Could you restate the entries below word for word and leave out the pictures?

··· Extracted material

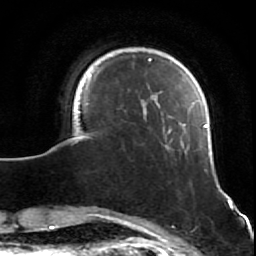
Breast MRI (dynamic contrast-enhanced), one axial slice; position 13 of 64 along the scan axis; cropped to one breast; dynamic contrast-enhanced series, time point 2 of 7 at this slice position (early post-contrast); 1.5 T; TE 2.6 ms, TR 5.7 ms; 256 × 256 image matrix. Female patient.
Annotated regions visible in this slice (semi-automatically segmented with operator editing):
- enhancing-tissue mask used for the functional tumour volume (all voxels passing the contrast-enhancement thresholds inside the analysis volume; usually the tumour): box from (x=76, y=58) to (x=232, y=206) px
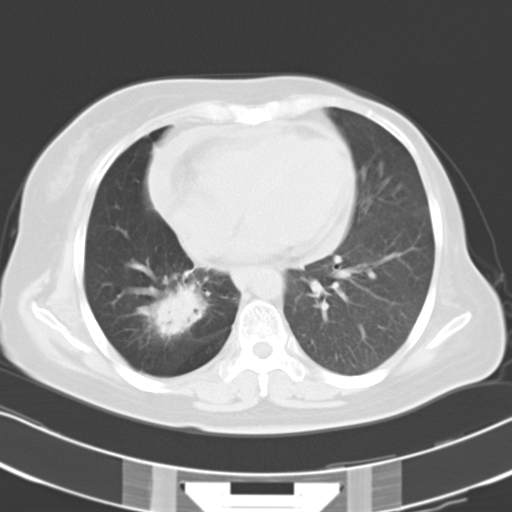
Chest CT, one axial slice; reconstruction kernel B40f; 120 kVp; lung window (W 1500 / L -600 HU); 512 × 512 image matrix. Female patient, age 53 years. From the clinical record (not read from this slice): clinical TNM (as recorded): T2b N1 M0.
Annotated regions visible in this slice (rectangle marked by the reading radiologist):
- lung tumour (recorded histology: adenocarcinoma): bounding box <146,285,207,335> (left, top, right, bottom; pixels)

······

## Response to this exercise
Breast MRI (dynamic contrast-enhanced), one axial slice; position 13 of 64 along the scan axis; cropped to one breast; dynamic contrast-enhanced series, time point 2 of 7 at this slice position (early post-contrast); 1.5 T; TE 2.6 ms, TR 5.7 ms; 256 × 256 image matrix. Female patient.
Annotated regions visible in this slice (semi-automatically segmented with operator editing):
- enhancing-tissue mask used for the functional tumour volume (all voxels passing the contrast-enhancement thresholds inside the analysis volume; usually the tumour): box from (x=76, y=58) to (x=232, y=206) px
Chest CT, one axial slice; reconstruction kernel B40f; 120 kVp; lung window (W 1500 / L -600 HU); 512 × 512 image matrix. Female patient, age 53 years. From the clinical record (not read from this slice): clinical TNM (as recorded): T2b N1 M0.
Annotated regions visible in this slice (rectangle marked by the reading radiologist):
- lung tumour (recorded histology: adenocarcinoma): bounding box <146,285,207,335> (left, top, right, bottom; pixels)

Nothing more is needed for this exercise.